Opéra fort peu connu d’un compositeur pourtant en vogue en son temps Les Caprices de Marianne d'Henri Sauguet est composé en 1954 sur une adaptation d’une pièce d’Alfred de Musset (1833). Comme l’ensemble du répertoire de ce compositeur français, il connaît un regain d’intérêt suite aux événements organisés en 2001 pour le centenaire de la naissance du musicien.

La mise en scène d'Oriol Tomas fait le choix d’un décor statique faisant appel à une des realia napolitaines les plus célèbres : la Galleria Umberto I construite sur le même modèle que la Galleria Vittorio Emanuele II de Milan. La métamorphose du paysage est rendue possible grâce à l’entremise des lumières qui apportent pour chaque scène une configuration différente, suivant la richesse picturale de la musique. On passe ainsi du bleu discret de la nuit à l’orange et au rouge carminé du soleil brûlant de Naples. Les costumes de Laurence Mongeau ne recherchent pas une homogénéité de type historique mais mettent l’accent, de façon fort réussie, sur le degré d’austérité ou d’extraversion de chaque caractère. Ainsi l’exubérant et causant Octave (Marc Scoffoni) du premier acte porte la veste à strass et paillettes alors que le replié Coelio (François Rougier) affiche un costume discret et sobre.

Sans ouverture, un levé de rideau dès la première note posée par la main habile de Claude Schnitzler nous plonge in media res dans le cœur de l’intrigue. La sérénade brillante et nonchalante d’un des badauds (Tiago Matos) sous la fenêtre de Marianne (Aurélie Fargues) établit l'échiquier des sentiments non réciproques au cœur de la pièce. La beauté et l’originalité de la pièce de Musset, que la musique d’Henri Sauguet a respectées, est de ne pas avoir voulu traiter ce thème sous le seul angle comique ou le seul angle tragique. Réunissant les deux, les personnages n’en sont que plus humains, et les lenteurs reprochées lors de la création de l’œuvre sont balayées par la mise en scène et le jeu d’un plateau de jeunes artistes, méconnus des planches du Capitole, mais à l’avenir sans nul doute promis à une carrière éclantante. Tous semblent investis au maximum de leur rôle autant vocal que scénique. Les ressorts comiques propres aux mimiques de certains personnages comme Tibia (Carl Ghazarossian), l’Aubergiste (Xin Wang) ou la Duègne (le travesti Julien Bréan), qui provoquent des fous-rires chez certains spectateurs, sont soutenus à chaque instant par la musique.
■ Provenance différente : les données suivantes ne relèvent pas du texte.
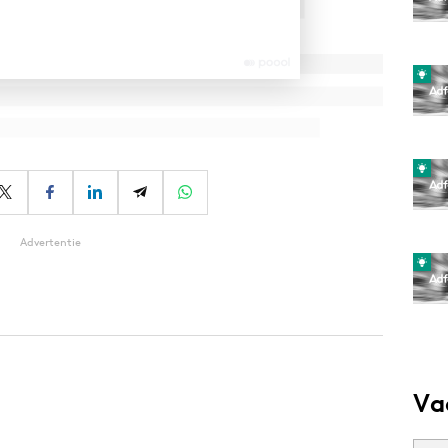
Advertentie
Va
La paranoïa justifiée du mari Claudio (Norman Patzke), renforcée par le commérage de Tibia son valet, n’atteint jamais une méchanceté exacerbée tant elle est pataude. À l’inverse, les envolées lyriques de Coelio, dévoré de l’intérieur par son romantisme et son amour austère et inavouable, tendent parfois vers le ridicule. Seul l’objet de sa fièvre, Marianne, apparaît comme un personnage entier et sans concessions, tour à tour naïve et pimbêche. Etirant fortement la tessiture de soprano, la partition multiplie les sauts de grands intervalles, ne ménageant pas l’interprète. Celle-ci affiche pourtant une facilité et homogénéité déconcertantes, magnifiant le chant des clochettes du début ou donnant sans difficulté dans le fortissimo quand survient la colère.

Octave, le trublion ami de Coelio, entremetteur pour lui auprès de Marianne, évolue tout au long de la pièce, de sa première apparition rutilante, à moitié ivre lors du Carnaval rythmiquement accentué lourdement par l’orchestre, à son inquiétude finale, les cheveux grisonnants, lorsqu’il cherche désespérément son ami qu’on sait assassiné. La performance vocale des deux amis, Coelio et Octave semble s’inverser tout au long de la pièce. La voix du premier, initialement timide, gagne en amplitude et en mysticisme au fur et à mesure qu’il se rapproche de sa mort. Son destin, quasi atavique, qu’il connait inconsciemment depuis le récit de sa mère Hermia (Julie Robard-Gendre), lui arrache un dernier cri après un solo aux phrases ascendantes et descendantes. Au contraire, le trépidant Octave du Carnaval cède la place à la nostalgie et à la culpabilité, même s’il reste fidèle à l’amitié jusqu’à la toute fin : « Je ne vous aime pas Marianne. C’était Coelio qui vous aimait ! » Sous les cendres et le Vésuve en feu, l’amitié semble triompher des turpitudes de l’amour, et ce par-delà la mort.